(Records from a collection)

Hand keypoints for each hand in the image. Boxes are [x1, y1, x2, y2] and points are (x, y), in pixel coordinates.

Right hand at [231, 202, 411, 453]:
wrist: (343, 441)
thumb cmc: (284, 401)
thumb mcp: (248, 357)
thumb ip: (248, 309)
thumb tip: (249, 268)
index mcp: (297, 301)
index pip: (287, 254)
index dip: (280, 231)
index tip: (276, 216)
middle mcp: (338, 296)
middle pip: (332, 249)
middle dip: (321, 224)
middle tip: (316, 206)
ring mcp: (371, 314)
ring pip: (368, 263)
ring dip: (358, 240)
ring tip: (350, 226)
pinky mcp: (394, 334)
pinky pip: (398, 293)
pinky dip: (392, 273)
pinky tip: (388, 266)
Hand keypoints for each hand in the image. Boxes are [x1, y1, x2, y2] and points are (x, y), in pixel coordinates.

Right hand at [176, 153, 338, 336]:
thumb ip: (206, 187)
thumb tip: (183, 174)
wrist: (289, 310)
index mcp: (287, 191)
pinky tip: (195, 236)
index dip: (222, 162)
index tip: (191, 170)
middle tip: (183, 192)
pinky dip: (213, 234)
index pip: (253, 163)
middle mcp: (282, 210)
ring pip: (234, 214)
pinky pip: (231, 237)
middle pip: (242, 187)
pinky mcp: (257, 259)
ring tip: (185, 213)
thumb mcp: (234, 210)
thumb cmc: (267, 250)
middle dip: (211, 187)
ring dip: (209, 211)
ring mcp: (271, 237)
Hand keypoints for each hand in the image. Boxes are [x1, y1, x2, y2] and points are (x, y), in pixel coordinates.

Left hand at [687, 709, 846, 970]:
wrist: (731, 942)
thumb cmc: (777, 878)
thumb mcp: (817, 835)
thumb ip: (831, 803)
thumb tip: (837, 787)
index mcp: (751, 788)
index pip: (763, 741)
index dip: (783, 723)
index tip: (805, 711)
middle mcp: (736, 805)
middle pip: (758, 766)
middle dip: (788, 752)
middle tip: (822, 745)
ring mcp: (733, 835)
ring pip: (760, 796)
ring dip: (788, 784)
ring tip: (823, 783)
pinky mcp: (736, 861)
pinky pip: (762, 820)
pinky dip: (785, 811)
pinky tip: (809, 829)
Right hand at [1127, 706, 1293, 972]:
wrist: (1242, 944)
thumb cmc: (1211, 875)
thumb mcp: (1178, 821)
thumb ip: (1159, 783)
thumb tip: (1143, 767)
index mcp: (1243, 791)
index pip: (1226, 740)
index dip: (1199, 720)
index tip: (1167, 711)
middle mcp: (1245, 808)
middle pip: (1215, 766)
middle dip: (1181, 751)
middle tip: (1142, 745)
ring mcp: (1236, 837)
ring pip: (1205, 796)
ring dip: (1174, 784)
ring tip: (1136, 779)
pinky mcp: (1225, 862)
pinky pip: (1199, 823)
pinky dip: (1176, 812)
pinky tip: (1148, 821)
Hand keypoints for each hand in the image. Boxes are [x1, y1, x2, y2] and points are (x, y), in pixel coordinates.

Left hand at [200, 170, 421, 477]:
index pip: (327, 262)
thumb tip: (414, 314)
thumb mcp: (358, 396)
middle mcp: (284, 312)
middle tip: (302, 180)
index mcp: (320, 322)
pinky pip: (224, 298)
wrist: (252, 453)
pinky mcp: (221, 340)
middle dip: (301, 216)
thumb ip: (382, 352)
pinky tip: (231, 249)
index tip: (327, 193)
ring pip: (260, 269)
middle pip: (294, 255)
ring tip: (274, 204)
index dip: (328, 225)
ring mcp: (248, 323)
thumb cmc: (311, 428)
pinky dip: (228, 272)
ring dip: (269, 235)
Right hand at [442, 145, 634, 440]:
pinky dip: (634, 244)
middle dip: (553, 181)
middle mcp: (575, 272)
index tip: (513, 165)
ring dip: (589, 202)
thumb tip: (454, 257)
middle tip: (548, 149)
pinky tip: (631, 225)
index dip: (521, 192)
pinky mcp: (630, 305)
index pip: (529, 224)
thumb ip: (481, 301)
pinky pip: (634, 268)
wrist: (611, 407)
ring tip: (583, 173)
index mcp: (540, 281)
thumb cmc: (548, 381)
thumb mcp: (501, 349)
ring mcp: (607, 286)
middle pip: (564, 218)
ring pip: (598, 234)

• **Problem description**: Set out the entries once more, word for word.

• **Reply**:
Hand keypoints for each hand in the image. Boxes are [x1, y1, x2, y2] and points are (x, y), in pixel coordinates.

Right hand at [231, 202, 411, 453]:
wrist: (343, 441)
thumb cmc: (284, 401)
thumb mcp: (248, 357)
thumb ip: (248, 309)
thumb tip: (249, 268)
index mcp: (297, 301)
index pip: (287, 254)
index dip: (280, 231)
index tip: (276, 216)
middle mcp: (338, 296)
middle pip: (332, 249)
middle dip: (321, 224)
middle tip: (316, 206)
ring mcp: (371, 314)
ring pip: (368, 263)
ring dip: (358, 240)
ring tip: (350, 226)
pinky mcp: (394, 334)
pinky pip: (398, 293)
pinky dip: (392, 273)
pinky tip: (388, 266)
Hand keypoints for each hand in the image. Boxes are [x1, y1, x2, y2] and points are (x, y), in pixel coordinates.

Right hand at [176, 153, 338, 336]:
thumb ip: (206, 187)
thumb tip: (183, 174)
wrist: (289, 310)
index mcp: (287, 191)
pinky tip: (195, 236)
index dip: (222, 162)
index tip: (191, 170)
middle tip: (183, 192)
pinky dip: (213, 234)
index pip: (253, 163)
middle mcp: (282, 210)
ring pip: (234, 214)
pinky pip: (231, 237)
middle pip: (242, 187)
pinky mcp: (257, 259)
ring tip: (185, 213)
thumb mcp: (234, 210)
thumb cmc: (267, 250)
middle dip: (211, 187)
ring dip: (209, 211)
ring mcp: (271, 237)
Hand keypoints for each hand in the image. Boxes are [x1, y1, x2, y2] and points are (x, y), in pixel coordinates.

Left hand at [687, 709, 846, 970]:
wrist: (731, 942)
thumb cmc: (777, 878)
thumb mcp: (817, 835)
thumb ip: (831, 803)
thumb tip: (837, 787)
index mcp: (751, 788)
index pip: (763, 741)
index dip: (783, 723)
index tip: (805, 711)
middle mcp: (736, 805)
middle pip: (758, 766)
middle dip: (788, 752)
middle tip: (822, 745)
ring mcp: (733, 835)
ring pip: (760, 796)
ring dip: (788, 784)
ring tip: (823, 783)
pinky mcp: (736, 861)
pinky pip: (762, 820)
pinky dip: (785, 811)
pinky tip: (809, 829)
Right hand at [1127, 706, 1293, 972]:
wrist: (1242, 944)
thumb cmc: (1211, 875)
thumb mcp: (1178, 821)
thumb ip: (1159, 783)
thumb tip: (1143, 767)
index mcp: (1243, 791)
index pip: (1226, 740)
index dip: (1199, 720)
index tip: (1167, 711)
middle mcp: (1245, 808)
middle pip: (1215, 766)
middle dip: (1181, 751)
middle tip: (1142, 745)
ring mcp: (1236, 837)
ring pip: (1205, 796)
ring dip: (1174, 784)
ring tip: (1136, 779)
pinky mcp: (1225, 862)
pinky pip: (1199, 823)
pinky dip: (1176, 812)
pinky tip: (1148, 821)
Hand keypoints for each hand in the image. Boxes are [x1, y1, x2, y2] and points are (x, y), in pixel coordinates.

Left hand at [200, 170, 421, 477]:
index pip: (327, 262)
thumb tip: (414, 314)
thumb mcp: (358, 396)
middle mcp: (284, 312)
middle tip: (302, 180)
index mcp: (320, 322)
pinky pip: (224, 298)
wrist: (252, 453)
pinky mcp: (221, 340)
middle dip: (301, 216)
thumb ip: (382, 352)
pinky tip: (231, 249)
index tip: (327, 193)
ring pip: (260, 269)
middle pip: (294, 255)
ring tip: (274, 204)
index dip: (328, 225)
ring mcp: (248, 323)
thumb cmc: (311, 428)
pinky dip: (228, 272)
ring dip: (269, 235)
Right hand at [442, 145, 634, 440]:
pinky dip: (634, 244)
middle dip: (553, 181)
middle mcp: (575, 272)
index tip: (513, 165)
ring dip: (589, 202)
thumb tip: (454, 257)
middle tip: (548, 149)
pinky tip: (631, 225)
index dip: (521, 192)
pinky mcp: (630, 305)
index pip: (529, 224)
thumb ip: (481, 301)
pinky pip: (634, 268)
wrist: (611, 407)
ring tip: (583, 173)
index mcp: (540, 281)
thumb cmc: (548, 381)
thumb mcp: (501, 349)
ring mcp: (607, 286)
middle pip: (564, 218)
ring pip: (598, 234)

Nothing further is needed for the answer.